Well, as it turns out, I am definitely not the first to wish for the input event to play nice with an IOCP… because Microsoft already did, and wired an IOCP into the message queue. It’s apparently used to translate certain completions into window messages, and send them to the windows registerd by NtUserInitThreadCoreMessagingIocp(2). That name also makes it pretty easy to figure out what it is needed for - CoreMessaging, aka the modern CoreWindow shenanigans, loaded into my test process because of some internal usage in textinputframework.dll.
Thus we have step 2.5.
2.5. If MWMO_WAITALL is specified, the function cancels the queue completion packet, and reassociates it later after the wait. Otherwise, it uses the IOCP for the wait instead of the input event, and leaves the queue completion packet alone.
Remember when I said that IOCPs aren’t waitable objects? Well, they are since Windows 10 - they become signaled when there are queued completions, and unsignaled if there aren’t any. And while you can’t associate them with a completion packet because NtAssociateWaitCompletionPacket complains with STATUS_INVALID_PARAMETER_2 (I guess MS didn’t want anyone to chain IOCPs together), you can use them with WaitForMultipleObjects and friends.
Okay, so we know what we need to fix our waiting routine.
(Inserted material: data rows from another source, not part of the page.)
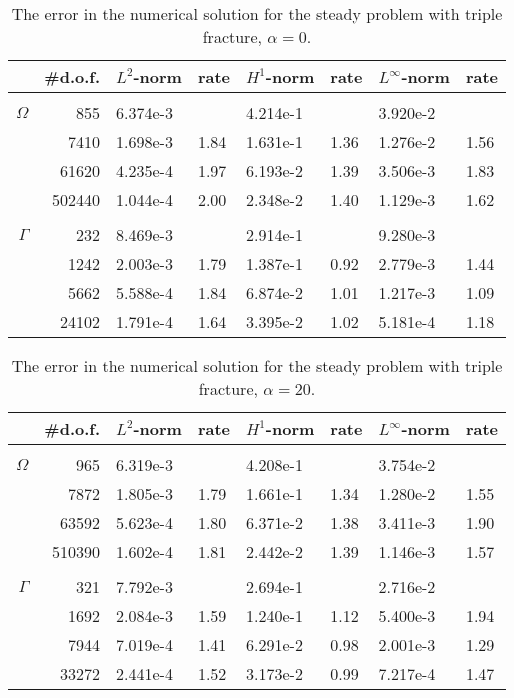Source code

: \documentclass{article}
\begin{document}
\begin{table}[t]
\begin{center}
\caption{The error in the numerical solution for the steady problem with  triple fracture, $\alpha = 0$.
\label{tab:triple0}}\smallskip
\small
\begin{tabular}{rr|llllll}\hline
&\#d.o.f. & $L^2$-norm & rate & $H^1$-norm& rate & $L^\infty$-norm& rate \\ \hline\\[-2ex]
{$\Omega$}
&855&	6.374e-3     &        &4.214e-1&          & 3.920e-2&      \\
&7410&	 1.698e-3    & 1.84   &1.631e-1&1.36      & 1.276e-2& 1.56 \\
&61620&	4.235e-4     & 1.97   &6.193e-2&1.39      & 3.506e-3& 1.83 \\
&502440& 1.044e-4    & 2.00   &2.348e-2&1.40      & 1.129e-3& 1.62 \\ \hline\\[-2ex]
{$\Gamma$}
&232& 8.469e-3       &         &2.914e-1 &          &9.280e-3&     \\
&1242&2.003e-3	       & 1.79  &1.387e-1 & 0.92     &2.779e-3& 1.44\\
&5662&5.588e-4	       & 1.84  &6.874e-2 & 1.01     &1.217e-3& 1.09\\
&24102&1.791e-4       &  1.64  &3.395e-2 & 1.02     &5.181e-4& 1.18\\  \hline
\end{tabular}
\end{center}
\end{table}

\begin{table}[t]
\begin{center}
\caption{The error in the numerical solution for the steady problem with  triple fracture, $\alpha = 20$.
\label{tab:triple20}}\smallskip
\small
\begin{tabular}{rr|llllll}\hline
&\#d.o.f. & $L^2$-norm & rate & $H^1$-norm& rate & $L^\infty$-norm& rate \\ \hline\\[-2ex]
{$\Omega$}
&965&6.319e-3&               &4.208e-1&        &3.754e-2  &    \\
&7872&1.805e-3      & 1.79   &1.661e-1& 1.34   &1.280e-2  &1.55\\
&63592& 5.623e-4    & 1.80   &6.371e-2& 1.38   & 3.411e-3 &1.90\\
&510390&1.602e-4    & 1.81   &2.442e-2& 1.39   & 1.146e-3 &1.57\\\hline\\[-2ex]
{$\Gamma$}
&321& 7.792e-3    &       &2.694e-1&        &2.716e-2&     \\
&1692&2.084e-3    & 1.59  &1.240e-1& 1.12   &5.400e-3& 1.94\\
&7944&7.019e-4    & 1.41  &6.291e-2& 0.98   &2.001e-3& 1.29\\
&{33272}&{2.441e-4}   & {1.52}  &{3.173e-2}& {0.99}   &{7.217e-4}& {1.47}\\  \hline
\end{tabular}
\end{center}
\end{table}
\end{document}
Fortunately, MS even made it possible to actually do that - NtUserCancelQueueEventCompletionPacket and NtUserReassociateQueueEventCompletionPacket are all syscalls (as well as NtUserGetQueueIocp). Thanks, I guess.
fn reassociate(iocp: HANDLE, wait_completion_packet: HANDLE) {
unsafe {
NtUserCancelQueueEventCompletionPacket();
NtAssociateWaitCompletionPacket(
iocp,
wait_completion_packet,
NtUserGetInputEvent((MWMO_INPUTAVAILABLE << 16) | QS_ALLINPUT),
[...]
);
}
}
[...]
if completion_key == INPUT_EVENT_KEY as _ {
unsafe {
NtReassociateQueueEventCompletionPacket();
NtUserClearWakeMask();
}
let mut msg = MSG::default();
[...]
And now the test program works and doesn’t hang anymore! Hooray! We have an asynchronous wait for messages!
Or do we?
Only one can play that game#
We found out that NtUserGetInputEvent configures the event with what you want to wait for, and NtUserClearWakeMask clears it again. So what happens if you setup an asynchronous wait, and the thread calls MsgWaitForMultipleObjectsEx or GetMessage in the meantime, e.g. because it’s a COM STA and you’re doing a call?
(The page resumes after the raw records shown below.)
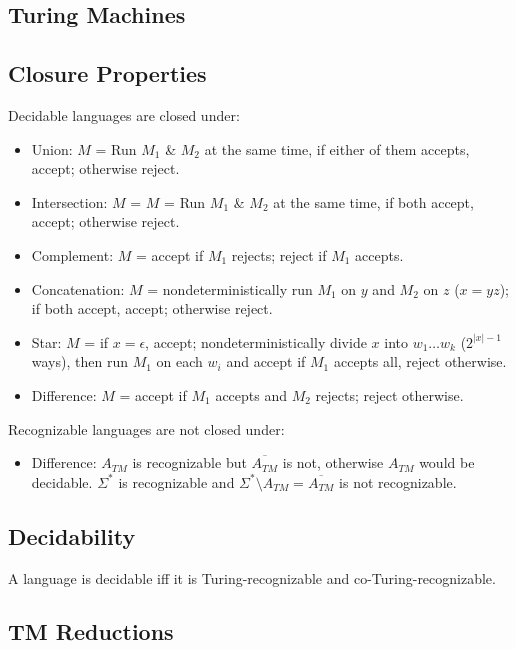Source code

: \documentclass[10pt,landscape,a4paper]{article}
\newcommand{\abs}[1]{\left | #1 \right |}
\begin{document}
\begin{multicols*}{3}
\section{Turing Machines}

\subsection{Closure Properties}

Decidable languages are closed under:

\begin{itemize}
    \item Union: $M$ = Run $M_1$ \& $M_2$ at the same time, if either of them accepts, accept; otherwise reject.
    \item Intersection: $M$ = $M$ = Run $M_1$ \& $M_2$ at the same time, if both accept, accept; otherwise reject.
    \item Complement: $M$ = accept if $M_1$ rejects; reject if $M_1$ accepts.
    \item Concatenation: $M$ = nondeterministically run $M_1$ on $y$ and $M_2$ on $z$ ($x = yz$); if both accept, accept; otherwise reject.
    \item Star: $M$ = if $x = \epsilon$, accept; nondeterministically divide $x$ into $w_1\ldots w_k$ ($2^{\abs{x}-1}$ ways), then run $M_1$ on each $w_i$ and accept if $M_1$ accepts all, reject otherwise.
    \item Difference: $M$ = accept if $M_1$ accepts and $M_2$ rejects; reject otherwise.
\end{itemize}

Recognizable languages are not closed under:

\begin{itemize}
    \item Difference: $A_{TM}$ is recognizable but $\overline{A_{TM}}$ is not, otherwise $A_{TM}$ would be decidable. $\Sigma^*$ is recognizable and $\Sigma^* \setminus A_{TM} = \overline{A_{TM}}$ is not recognizable.
\end{itemize}

\subsection{Decidability}

A language is decidable iff it is Turing-recognizable and co-Turing-recognizable.

\subsection{TM Reductions}


\end{multicols*}
\end{document}
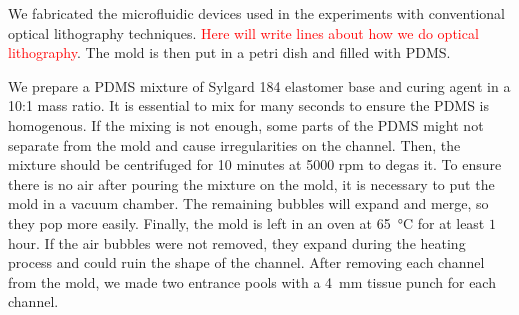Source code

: We fabricated the microfluidic devices used in the experiments with conventional optical lithography techniques. \textcolor{red}{Here will write lines about how we do optical lithography}. The mold is then put in a petri dish and filled with PDMS. 


We prepare a PDMS mixture of Sylgard 184 elastomer base and curing agent in a 10:1 mass ratio. It is essential to mix for many seconds to ensure the PDMS is homogenous. If the mixing is not enough, some parts of the PDMS might not separate from the mold and cause irregularities on the channel. Then, the mixture should be centrifuged for 10 minutes at 5000 rpm to degas it. To ensure there is no air after pouring the mixture on the mold, it is necessary to put the mold in a vacuum chamber. The remaining bubbles will expand and merge, so they pop more easily. Finally, the mold is left in an oven at \SI{65}{\degreeCelsius} for at least $1$ hour. If the air bubbles were not removed, they expand during the heating process and could ruin the shape of the channel. After removing each channel from the mold, we made two entrance pools with a \SI{4}{\milli\meter} tissue punch for each channel.

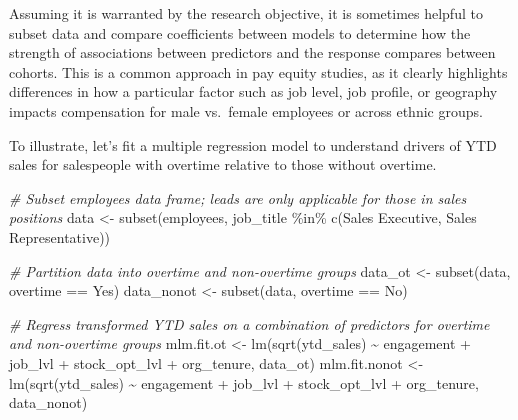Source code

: \documentclass[
]{book}
\newenvironment{Shaded}{\begin{snugshade}}{\end{snugshade}}
\newcommand{\CommentTok}[1]{\textcolor[rgb]{0.56,0.35,0.01}{\textit{#1}}}
\newcommand{\FunctionTok}[1]{\textcolor[rgb]{0.00,0.00,0.00}{#1}}
\newcommand{\NormalTok}[1]{#1}
\newcommand{\OtherTok}[1]{\textcolor[rgb]{0.56,0.35,0.01}{#1}}
\newcommand{\SpecialCharTok}[1]{\textcolor[rgb]{0.00,0.00,0.00}{#1}}
\newcommand{\StringTok}[1]{\textcolor[rgb]{0.31,0.60,0.02}{#1}}
\begin{document}
Assuming it is warranted by the research objective, it is sometimes helpful to subset data and compare coefficients between models to determine how the strength of associations between predictors and the response compares between cohorts. This is a common approach in pay equity studies, as it clearly highlights differences in how a particular factor such as job level, job profile, or geography impacts compensation for male vs.~female employees or across ethnic groups.

To illustrate, let's fit a multiple regression model to understand drivers of YTD sales for salespeople with overtime relative to those without overtime.

\begin{Shaded}
\begin{Highlighting}[]
\CommentTok{\# Subset employees data frame; leads are only applicable for those in sales positions}
\NormalTok{data }\OtherTok{\textless{}{-}} \FunctionTok{subset}\NormalTok{(employees, job\_title }\SpecialCharTok{\%in\%} \FunctionTok{c}\NormalTok{(}\StringTok{\textquotesingle{}Sales Executive\textquotesingle{}}\NormalTok{, }\StringTok{\textquotesingle{}Sales Representative\textquotesingle{}}\NormalTok{))}

\CommentTok{\# Partition data into overtime and non{-}overtime groups}
\NormalTok{data\_ot }\OtherTok{\textless{}{-}} \FunctionTok{subset}\NormalTok{(data, overtime }\SpecialCharTok{==} \StringTok{\textquotesingle{}Yes\textquotesingle{}}\NormalTok{)}
\NormalTok{data\_nonot }\OtherTok{\textless{}{-}} \FunctionTok{subset}\NormalTok{(data, overtime }\SpecialCharTok{==} \StringTok{\textquotesingle{}No\textquotesingle{}}\NormalTok{)}

\CommentTok{\# Regress transformed YTD sales on a combination of predictors for overtime and non{-}overtime groups}
\NormalTok{mlm.fit.ot }\OtherTok{\textless{}{-}} \FunctionTok{lm}\NormalTok{(}\FunctionTok{sqrt}\NormalTok{(ytd\_sales) }\SpecialCharTok{\textasciitilde{}}\NormalTok{ engagement }\SpecialCharTok{+}\NormalTok{ job\_lvl }\SpecialCharTok{+}\NormalTok{ stock\_opt\_lvl }\SpecialCharTok{+}\NormalTok{ org\_tenure, data\_ot)}
\NormalTok{mlm.fit.nonot }\OtherTok{\textless{}{-}} \FunctionTok{lm}\NormalTok{(}\FunctionTok{sqrt}\NormalTok{(ytd\_sales) }\SpecialCharTok{\textasciitilde{}}\NormalTok{ engagement }\SpecialCharTok{+}\NormalTok{ job\_lvl }\SpecialCharTok{+}\NormalTok{ stock\_opt\_lvl }\SpecialCharTok{+}\NormalTok{ org\_tenure, data\_nonot)}
\end{Highlighting}
\end{Shaded}
\end{document}
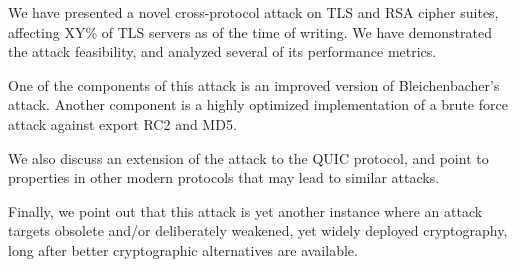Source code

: We have presented a novel cross-protocol attack on TLS and RSA cipher suites,
affecting XY\% of TLS servers as of the time of writing.
We have demonstrated the attack feasibility, and analyzed several of its performance metrics.

One of the components of this attack is an improved version of Bleichenbacher's attack.
Another component is a highly optimized implementation of a brute force attack against
export RC2 and MD5.

We also discuss an extension of the attack to the QUIC protocol,
and point to properties in other modern protocols that may lead to similar attacks.

Finally, we point out that this attack is yet another instance where an attack
targets obsolete and/or deliberately weakened, yet widely deployed cryptography,
long after better cryptographic alternatives are available.

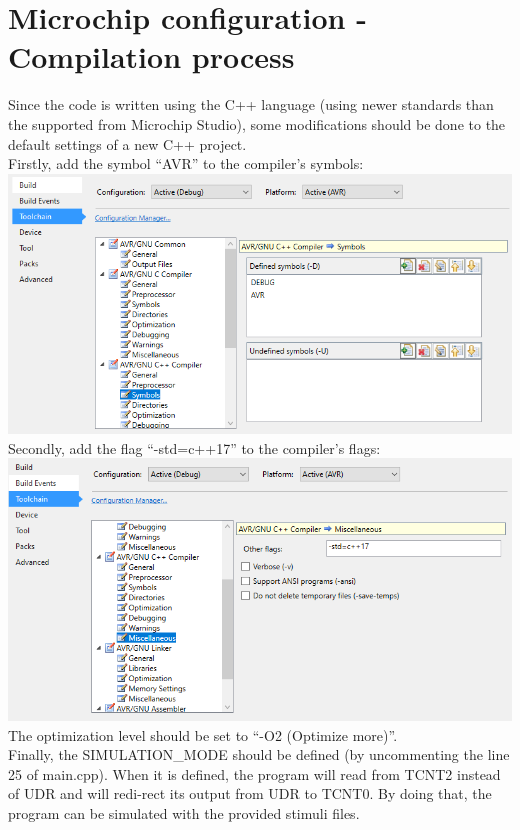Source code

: \documentclass[12pt, a4, hidelinks]{article}
\begin{document}
\section*{Microchip configuration - Compilation process}
Since the code is written using the C++ language (using newer standards than the supported from Microchip Studio), some modifications should be done to the default settings of a new C++ project.  \\
Firstly, add the symbol “AVR” to the compiler’s symbols:\\
\includegraphics[scale=0.75]{CPP_AVR_SYMBOL.png} \\
Secondly, add the flag “-std=c++17” to the compiler’s flags:\\
\includegraphics[scale=0.75]{CPP_STD_17.png}  \\
The optimization level should be set to “-O2 (Optimize more)''.\\
Finally, the SIMULATION\_MODE should be defined (by uncommenting the line 25 of main.cpp). When it is defined, the program will read from TCNT2 instead of UDR and will redi-rect its output from UDR to TCNT0. By doing that, the program can be simulated with the provided stimuli files.
\end{document}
Well, it overwrites the same wake mask that was used for the asynchronous wait, because there is only one. And as it turns out, GetMessage clears the wake mask as well. And the asynchronous wait never gets woken up.
And this is where the hunt ends: With a proof-of-concept for an asynchronous wait for messages that works only if nothing in that thread ever touches the message queue during the wait. Maybe it could work by spawning a helper thread and merging its queue with the calling thread, but I haven’t found a way to actually attach two threads together - AttachThreadInput only joins the input queues, not the message queues.
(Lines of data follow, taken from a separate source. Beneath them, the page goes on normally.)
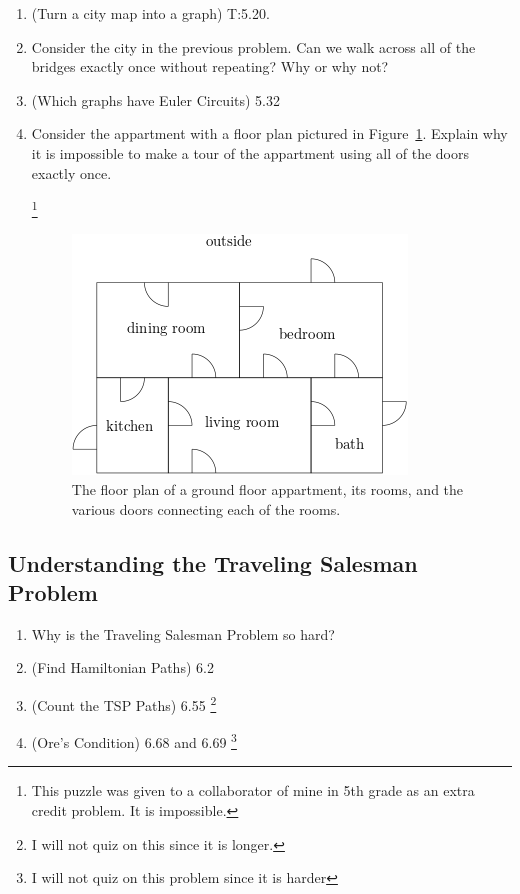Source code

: \documentclass[11pt, letterpaper]{article}
\begin{document}
\begin{enumerate}
	\item (Turn a city map into a graph) T:5.20.
	\item Consider the city in the previous problem. Can we walk across all of the bridges exactly once without repeating? Why or why not?
	\item (Which graphs have Euler Circuits) 5.32
	\item Consider the appartment with a floor plan pictured in Figure~\ref{F:floor-plan}.
	Explain why it is impossible to make a tour of the appartment using all of the doors exactly once. 
	
	\footnote{This puzzle was given to a collaborator of mine in 5th grade as an extra credit problem. 
	It is impossible. 
	}
	
	\begin{figure}[h]
		\begin{center}
			\includegraphics[scale=0.5]{floor-plan}
		\end{center}
		\caption{The floor plan of a ground floor appartment, its rooms, and the various doors connecting each of the rooms.  }\label{F:floor-plan}
	\end{figure}
	
	
	
	
\end{enumerate}

\subsection{Understanding the Traveling Salesman Problem}

\begin{enumerate}
	\item Why is the Traveling Salesman Problem so hard?
	\item (Find Hamiltonian Paths) 6.2
	\item (Count the TSP Paths) 6.55 \footnote{I will not quiz on this since it is longer.}
	\item (Ore's Condition) 6.68 and 6.69 \footnote{I will not quiz on this problem since it is harder}
\end{enumerate}
\end{document}
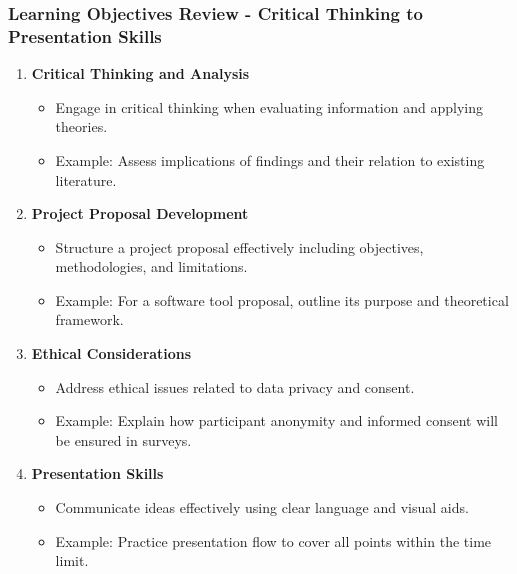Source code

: \documentclass[aspectratio=169]{beamer}
\begin{document}
\begin{frame}[fragile]
    \frametitle{Learning Objectives Review - Critical Thinking to Presentation Skills}
    \begin{enumerate}[resume]
        \item \textbf{Critical Thinking and Analysis}
            \begin{itemize}
                \item Engage in critical thinking when evaluating information and applying theories.
                \item Example: Assess implications of findings and their relation to existing literature.
            \end{itemize}

        \item \textbf{Project Proposal Development}
            \begin{itemize}
                \item Structure a project proposal effectively including objectives, methodologies, and limitations.
                \item Example: For a software tool proposal, outline its purpose and theoretical framework.
            \end{itemize}

        \item \textbf{Ethical Considerations}
            \begin{itemize}
                \item Address ethical issues related to data privacy and consent.
                \item Example: Explain how participant anonymity and informed consent will be ensured in surveys.
            \end{itemize}

        \item \textbf{Presentation Skills}
            \begin{itemize}
                \item Communicate ideas effectively using clear language and visual aids.
                \item Example: Practice presentation flow to cover all points within the time limit.
            \end{itemize}
    \end{enumerate}
\end{frame}
\end{document}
On the other hand, we have confirmed that IOCPs are now waitable objects, so your loop can use MsgWaitForMultipleObjectsEx and wait on your IOCP. It’s not perfect…but it is better than nothing. And if you want to paly the game, you can find a crate with a future for the input event on GitHub.
1pub fn main() {
2 let iocp = unsafe { CreateIoCompletionPort(INVALID_HANDLE_VALUE, std::ptr::null_mut(), 0, 1) };
3
4 const WAIT_OBJECT_1: u32 = WAIT_OBJECT_0 + 1;
5
6 loop {
7 unsafe {
8 match MsgWaitForMultipleObjectsEx(
9 1,
10 &raw const iocp,
11 INFINITE,
12 MWMO_INPUTAVAILABLE,
13 QS_ALLINPUT,
14 ) {
15 WAIT_OBJECT_0 => { /* Handle I/O completion */ }
16 WAIT_OBJECT_1 => {
17 let mut msg = std::mem::zeroed();
18 while PeekMessageW(&raw mut msg, std::ptr::null_mut(), 0, 0, PM_REMOVE) == 1 {
19 if msg.message == WM_QUIT {
20 break;
21 }
22 TranslateMessage(&raw const msg);
23 DispatchMessageW(&raw const msg);
24 }
25 }
26 _ => { /* Handle errors */ }
27 }
28 }
29 }
30}